• Requirement 1: In the reminiscence about the writer's father, list the subjects the father is said to have begun talking about as time went on.
• Requirement 2: Carry on the reminiscence about the writer's father, starting after its final sentence.

• Reading text:
━━━━━━━━━━━━━━━━━━━━
When I was in high school, my dad and I were not the best of friends. Part of it was that we were so much alike we budded heads all the time. In my early adulthood, we still did not have much to say to each other, but we got along better.
This may not sound like much of a tribute, but wait. After my mom passed away, I would visit my dad and we would literally sit across from each other without much to say after the weather and the news. As time went on, though, he would talk about his childhood, his teen years, his choices. In the last years of his life, I got to know him very well. Especially after he moved in with me and my family. I heard many, many stories that gave me a better picture of who he was.
I heard, for example, of the day he left for Mexico, pretending that he would come back, but having no intention of returning. I was less than a year old and he was overwhelmed with the idea of being a husband and father. His father had left before he was even born and there were no male role models in the home he grew up. In fact, he himself had been the male role model for his siblings, whom he financially supported since he was a kid! But as the days went by in Mexico, he missed us. He began to think of his growing up years and the challenges of growing up without a dad and that motivated him to come back and he never considered it again.
━━━━━━━━━━━━━━━━━━━━
• Given entries:
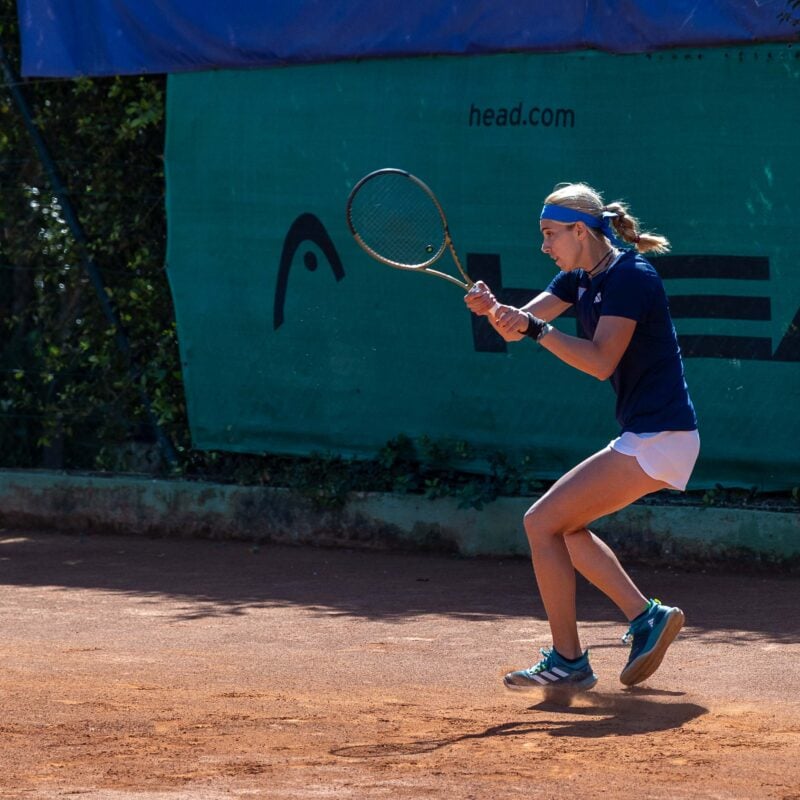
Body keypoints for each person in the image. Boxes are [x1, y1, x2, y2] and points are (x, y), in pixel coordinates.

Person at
━━━━━━━━━━━━━━━━━━━━
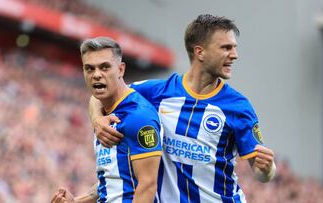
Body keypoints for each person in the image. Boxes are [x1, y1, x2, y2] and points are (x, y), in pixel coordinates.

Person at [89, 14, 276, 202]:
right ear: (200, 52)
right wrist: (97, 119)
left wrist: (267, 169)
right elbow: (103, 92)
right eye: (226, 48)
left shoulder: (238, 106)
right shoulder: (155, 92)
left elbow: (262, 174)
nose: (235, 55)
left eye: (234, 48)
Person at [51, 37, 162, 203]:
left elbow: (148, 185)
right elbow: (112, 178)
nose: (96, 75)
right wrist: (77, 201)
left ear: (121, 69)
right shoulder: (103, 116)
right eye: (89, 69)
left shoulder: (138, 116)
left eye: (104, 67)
━━━━━━━━━━━━━━━━━━━━
• Final answer 1: His childhood, his teen years, and his choices.

• Final answer 2:
In the last years of his life, I came to appreciate my dad for who he was. I’m not one to pretend that we had a perfect home growing up, we didn’t. But my dad did a lot of things right.
Others readily remember him as a generous, hard working man, a man with a great sense of humor, a man who loved to be in a large crowd and recite poetry. And they would be right. He was all that, but so much more.
I felt honored when he would start a story with, “I’ve never told this to anyone before…” The highs and lows, the good and the bad. All the while helping me understand who he was. We talked a lot those last years. Hours in the waiting room of doctors’ offices, having breakfast together every morning, going for walks together, driving to the store.
The day he passed away, I not only mourned that he was gone, but I mourned all the things he could have been. He would have liked to go to college. He would have liked to travel. He would have liked to be so much more than he had the opportunity to be. But gosh, he overcame a lot of obstacles.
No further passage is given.